In tighter terms, we can write this plane as D**a**(1,2)·(x,y) + c, where “·” is the dot product of vectors; because by definition we have D**a**(1,2) = (2,-4) being made from the two partial derivatives, hence this expression becomes (2,-4)·(x,y) + c = 2x-4y+c; with c again quickly determined by the value of **a** at (1,2).
Okay, so far we have not done anything that is not immediately boiling down to coordinates and partial derivatives. But you might have seen the above way to describe a plane as [constant vector]·[variables] + c before, for example slightly differently worded as [Hesse normal form](https://en.wikipedia.org/wiki/Hesse_normal_form). Without going into all the details, the gist is that the first vector is _orthogonal_ to that plane. In our case, that’s (2,-4).
Put differently, this means that the vector D**a**(1,2) = (2,-4) tells us in which direction the value of **a**(1,2) changes the most. Indeed, we have (infinitesimally speaking) almost no change if we move around along that tangent plane, by definition of being tangent; hence our best chance for changing the value of **a** is to move perpendicular to it!

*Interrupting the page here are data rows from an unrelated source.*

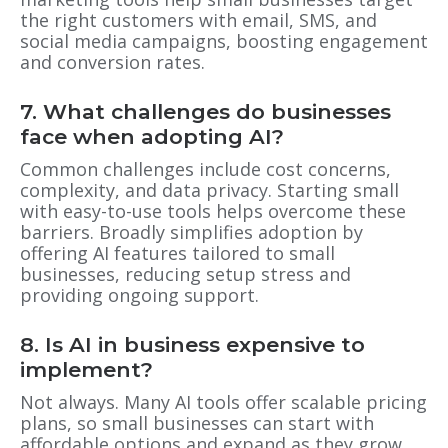
the right customers with email, SMS, and
social media campaigns, boosting engagement
and conversion rates.
7. What challenges do businesses
face when adopting AI?
Common challenges include cost concerns,
complexity, and data privacy. Starting small
with easy-to-use tools helps overcome these
barriers. Broadly simplifies adoption by
offering AI features tailored to small
businesses, reducing setup stress and
providing ongoing support.
8. Is AI in business expensive to
implement?
Not always. Many AI tools offer scalable pricing
plans, so small businesses can start with
affordable options and expand as they grow.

There are more applications, but the above is probably the first one where one needs the entire vector, not just the parts on their own. If you go deeper into it, one finds that the _chain rule_ of such multi-variable functions now holds again true, but only with the total differentials and you now have to multiply _matrices_, their entries being the partial derivatives. There are also some important functions such as _curl_ that are defined in terms of the total derivative and which tell you further information about the function(s).
By normal differential, I assume you mean partial differential (which is the usual alternative to a total differential).
If y only depends on x, they’re the same thing.
If y depends on x and z AND z depends on x, well, you could change x and leave z fixed = partial differential. Or you could change x (dy/dx) and add on how x also changes y via other stuff, ie z (dy/dz • dz/dx) = total differential.